For many people, the arrival of Cupid conjures up thoughts of love and romance. That nonsense isn’t for me, so I typically contemplate the miracle of dark chocolate.
This year, however, I decided to look into the hoopla about this crazy little thing called love. My investigation led me to this newspaper’s very own Trivia master, Howard Rachelson, and his vivacious wife, Evi. The couple will celebrate their 50th wedding anniversary in August.
The Rachelsons invited me to their home for “soup, salad and discussion.” It was three hours of sheer delight. Not only are they excellent storytellers, finishing each other’s sentences, but they also see eye to eye about what makes their marriage work.
They met in 1971, when Evi was on a solo trip to America from her native Switzerland. A mutual friend gave her Howard’s phone number and she called out of the blue to ask if she could stay with him at his Washington D.C. apartment. He agreed.
“But he didn’t pick me up from the bus station,” Evi said.
From there, Evi gallivanted across the country, sometimes with Howard in tow when he was on break from pursuing his master’s in mathematics.
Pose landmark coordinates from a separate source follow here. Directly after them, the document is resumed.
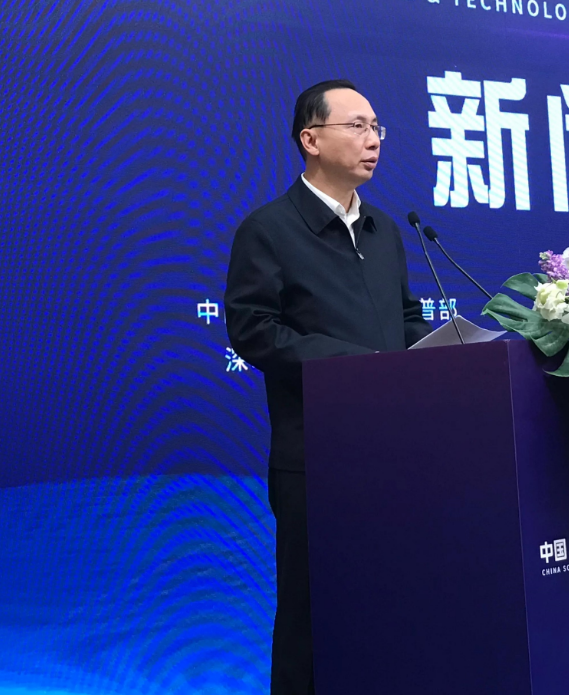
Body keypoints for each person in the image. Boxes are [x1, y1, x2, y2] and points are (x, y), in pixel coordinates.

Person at [224, 79, 432, 695]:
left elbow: (405, 318)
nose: (374, 140)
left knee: (391, 608)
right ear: (310, 140)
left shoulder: (385, 230)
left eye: (377, 128)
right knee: (312, 619)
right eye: (357, 126)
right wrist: (356, 364)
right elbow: (253, 330)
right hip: (316, 458)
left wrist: (445, 350)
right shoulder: (270, 229)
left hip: (395, 453)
They hitchhiked and rode buses together – falling in love along the way.
Eventually, it was time for Evi to renew her visa. She could be given a few more days or another six months in the country. To improve her chances of a longer visit, Evi wrote the word “love” in her answer to almost every question on the application.
Q: Where are you staying?
A: With my lover.
Q: Reason for visa renewal?
A: To stay with my love.
Although granted the max–that time and the next–the young relationship wasn’t without problems. For instance, Evi chose July 29, as their wedding day. Howard put his foot down – they simply couldn’t wed on a date with a prime number.
The Rachelsons spent their honeymoon backpacking in Europe on five bucks a day for almost a year. Their love of travel continues today. They’ve visited 96 countries and counting. Somehow, they also found time to become teachers and have two children.
Even the birth of their daughter was an adventure. As Howard drove to Kaiser in San Francisco, Evi delivered their baby in the back of the hatchback.
Fortune, they agree, brought them together, but they’ve learned some secrets during the last 430,000 hours about remaining that way. The Rachelsons say their life is never monotonous.
“I feel like Ricky Ricardo,” Howard says. “Evi’s so unpredictable, I never know what kind of a mess she’s getting us into.”
Evi also credits their shared sense of humor for helping their marriage stay tethered. But the partners say serious aspects of their relationship contribute to its longevity, too.
Topping the list are their similar rhythms and interests, mutual respect and spending time apart on individual pursuits. They also refrain from finding fault in each other.
“When Howard is making noise with his massage chair and eating popcorn, I don’t criticize,” Evi said.
The couple never argues about minor issues. They don’t argue about the big stuff either. Instead, they talk about it and arrive at a “reasonable conclusion.”
It hasn’t always been a picnic, according to Howard, who moves his hands through the air to demonstrate the difference between couples who grow apart and those who weather the storms. During the ebb and flow experiences of their marriage, they didn’t drift too far from each. They stayed centered and grew together.
And they are best friends.
“With Howard, my heart told me this is it,” Evi said. “This is it.”